Los excesivos
Claudia Barrionuevo [email protected] | Lunes 23 marzo, 2009
Claudia Barrionuevo
A veces la rutina, las obligaciones cotidianas, el trabajo y la maternidad nos desconectan de las amigas por largo tiempo. Los encuentros —cuando suceden— nos obligan a interrumpirnos una a la otra para no olvidarnos de un hecho importante que aconteció en los últimos tiempos de incomunicación.
Tenía meses de no ver a Inés. La encontré un poco desanimada, ausente, triste al fin. Era lógico: acaba de pasar unos días de completa y total felicidad. ¿Absurdo? No en el caso de mi amiga. Su vida es una montaña rusa. Inés pasa de las emociones más fuertes, de la felicidad exultante, al hueco de la nada, al desánimo total. Ciclotimia, le diagnosticaron, pero yo no estoy tan segura de que en verdad sufra de algún desorden nervioso.
He conocido a muchos que podrían se considerados ciclotímicos. He conocido demasiados. Me he rodeado de ellos posiblemente porque soy una más. No creo que estemos enfermos, creo que vivimos con demasiada intensidad.
Hay muchas formas de vivir la vida. No dejo de admirar y hasta envidiar a aquellos que logran navegar plácidamente por la existencia. No rompen sus rutinas, son disciplinados, no cometen excesos, no se atormentan por sucesos que les son ajenos. Duermen siesta, hacen dieta, no pierden los estribos, no se mueren de ansiedad.
Claro, tampoco se beben la vida de un sorbo, no se enamoran hasta morir, no lloran por las injusticias del mundo, no son capaces de renunciar a la seguridad que les pueda brindar un trabajo, una pareja, un espacio aunque ninguno de estos les sea satisfactorio.
O sea: no todas son ventajas. O sí. Depende del punto de vista. Depende de cómo decida o pueda uno vivir.
Eso sí: cuando uno vive la vida intensamente, todo es excesivo: el gozo y el dolor.
Y la felicidad plena —que siempre es efímera como todos los placeres que valen la pena— provoca en su ausencia una resaca peor que la más terrible borrachera.
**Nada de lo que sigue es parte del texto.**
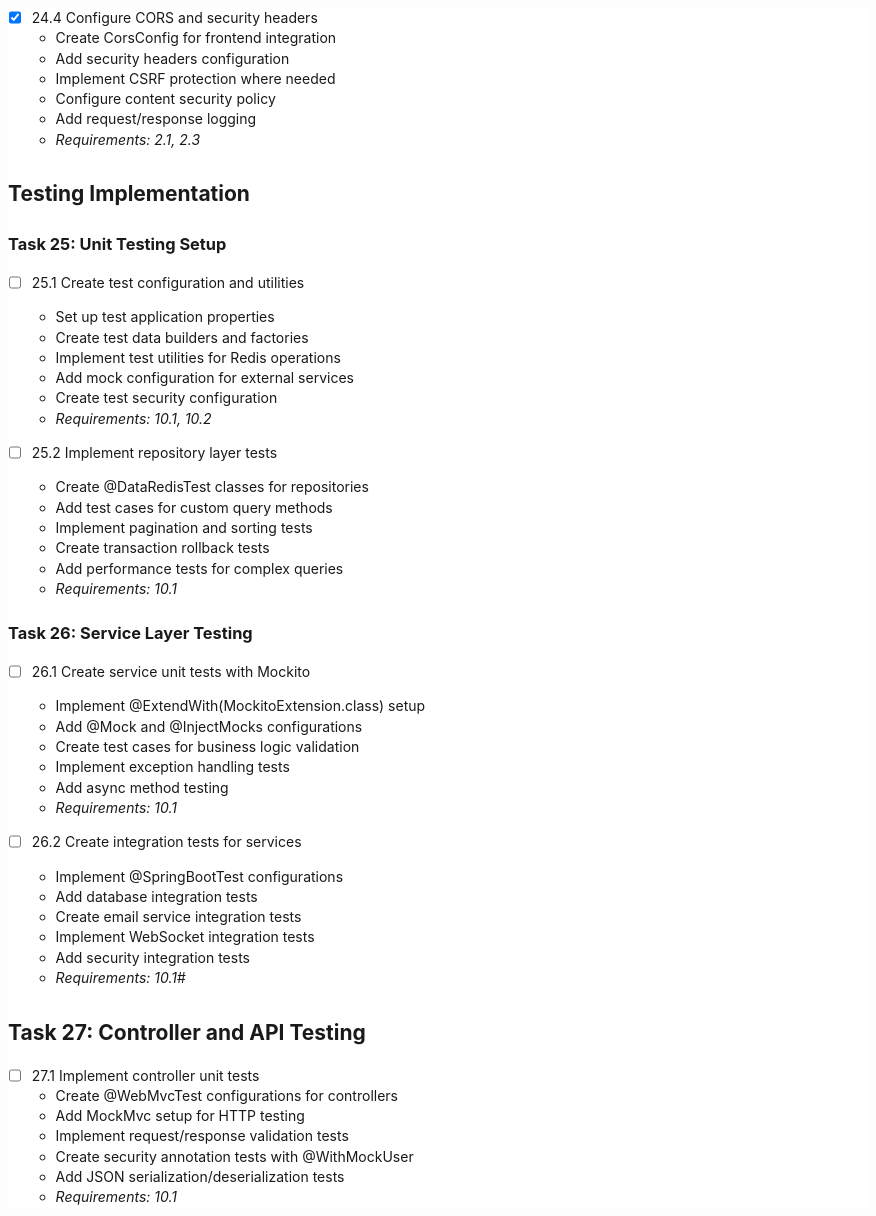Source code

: - [x] 24.4 Configure CORS and security headers
  - Create CorsConfig for frontend integration
  - Add security headers configuration
  - Implement CSRF protection where needed
  - Configure content security policy
  - Add request/response logging
  - _Requirements: 2.1, 2.3_

## Testing Implementation

### Task 25: Unit Testing Setup

- [ ] 25.1 Create test configuration and utilities
  - Set up test application properties
  - Create test data builders and factories
  - Implement test utilities for Redis operations
  - Add mock configuration for external services
  - Create test security configuration
  - _Requirements: 10.1, 10.2_

- [ ] 25.2 Implement repository layer tests
  - Create @DataRedisTest classes for repositories
  - Add test cases for custom query methods
  - Implement pagination and sorting tests
  - Create transaction rollback tests
  - Add performance tests for complex queries
  - _Requirements: 10.1_

### Task 26: Service Layer Testing

- [ ] 26.1 Create service unit tests with Mockito
  - Implement @ExtendWith(MockitoExtension.class) setup
  - Add @Mock and @InjectMocks configurations
  - Create test cases for business logic validation
  - Implement exception handling tests
  - Add async method testing
  - _Requirements: 10.1_

- [ ] 26.2 Create integration tests for services
  - Implement @SpringBootTest configurations
  - Add database integration tests
  - Create email service integration tests
  - Implement WebSocket integration tests
  - Add security integration tests
  - _Requirements: 10.1_#
## Task 27: Controller and API Testing

- [ ] 27.1 Implement controller unit tests
  - Create @WebMvcTest configurations for controllers
  - Add MockMvc setup for HTTP testing
  - Implement request/response validation tests
  - Create security annotation tests with @WithMockUser
  - Add JSON serialization/deserialization tests
  - _Requirements: 10.1_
El día después, el post parto y su baby blues, el vacío que nos queda cuando debemos regresar a la cotidianidad, puede resultar insoportable para las almas sensibles.
Así estaba Inés la última vez que la vi. Como casi siempre está María. Como tantas veces ha estado Ivonne. Todas amigas, todas excesivas. Pasan —pasamos— de la euforia al desánimo en menos de 24 horas, lo cual hace difícil la convivencia con nosotras. Y si bien muchas veces odiamos ser como somos y sufrir como sufrimos, cuando estamos arriba nos encanta tener esa capacidad de disfrutar lo que se nos presente.
“La existencia sin extremos me resulta inaceptable. Soy excesiva, y cuando todo explota, cuando la vida se exhibe es un trance exquisito”, canta la primera dama francesa, Carla Bruni, en su canción “La excesiva”. Cuesta creer que esa mujer de belleza serena cometa excesos. O tal vez no es impensable.
Somos muchos los excesivos. Se vive y se sobrevive. Seguro que más de uno de ustedes lo es y podría repetir todos los días el final de la canción de la Bruni: “Soy excesiva, excesivamente alegre, excesivamente triste, es ahí que existo”.